• [PROVIDED ENTRIES]:

++++++++++++++++++++

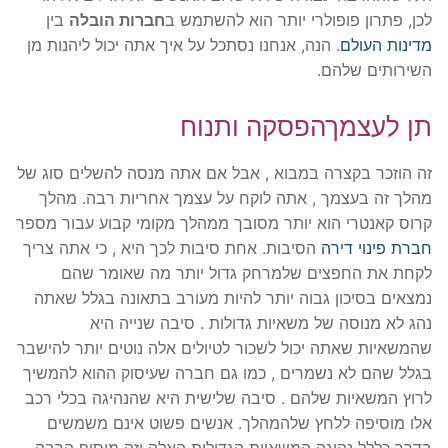
לכן, פתרון פופולרי יותר הוא להשתמש ב
חברות הובלה
בין
מדינות העולם
. הנה, אנחנו נסתכל על איך אתה יכול ליהנות מן
השירותים שלהם.
תן לעצמךהפסקה ותנוח
זה הוזכר בקצרה במבוא , אבל אם אתה מנסה להשלים סוג של
מהלך זה בעצמך , אתה לוקח על עצמך אחריות רבה. מהלך
קרוס קאנטרי הוא יותר מסובך ממהלך מקומי קבוע עבור מספר
חברת פינוי דירה
הסיבות. אחת סיבות לכך היא , כי אתה צריך
לקחת את החפצים שלמרחק גדול יותר מה שאומר שהם
נמצאים בסיכון גבוה יותר להיות מעורב בתאונה בגלל שאתה
נהג לא מנוסה של משאיות גדולות . סיבה שנייה היא
שהמשאיות שאתה יכול לשכור לטיולים אלה נוטים יותר להישבר
בגלל שהם לא נשמרים , כמו גם חברה שעיסוק ההוא להמשיך
לרוץ המשאיות שלהם . סיבה שלישית היא שהנהיגה בכלי רכב
אלו מוסיפה ללחץ שלהמהלך. אנשים פשוט אינם משמשים
בדרך כללל נהיגה המשאיות הגדולות האלה וזה מוסיף הרבה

++++++++++++++++++++

• [YOUR INSTRUCTIONS]: Return verbatim each line from the one that mentions "לקחת את החפצים שלמרחק גדול יותר מה שאומר שהם" to the end of the entries, inclusive.

• [EXERCISE OUTPUT]:
לקחת את החפצים שלמרחק גדול יותר מה שאומר שהם
נמצאים בסיכון גבוה יותר להיות מעורב בתאונה בגלל שאתה
נהג לא מנוסה של משאיות גדולות . סיבה שנייה היא
שהמשאיות שאתה יכול לשכור לטיולים אלה נוטים יותר להישבר
בגלל שהם לא נשמרים , כמו גם חברה שעיסוק ההוא להמשיך
לרוץ המשאיות שלהם . סיבה שלישית היא שהנהיגה בכלי רכב
אלו מוסיפה ללחץ שלהמהלך. אנשים פשוט אינם משמשים
בדרך כללל נהיגה המשאיות הגדולות האלה וזה מוסיף הרבה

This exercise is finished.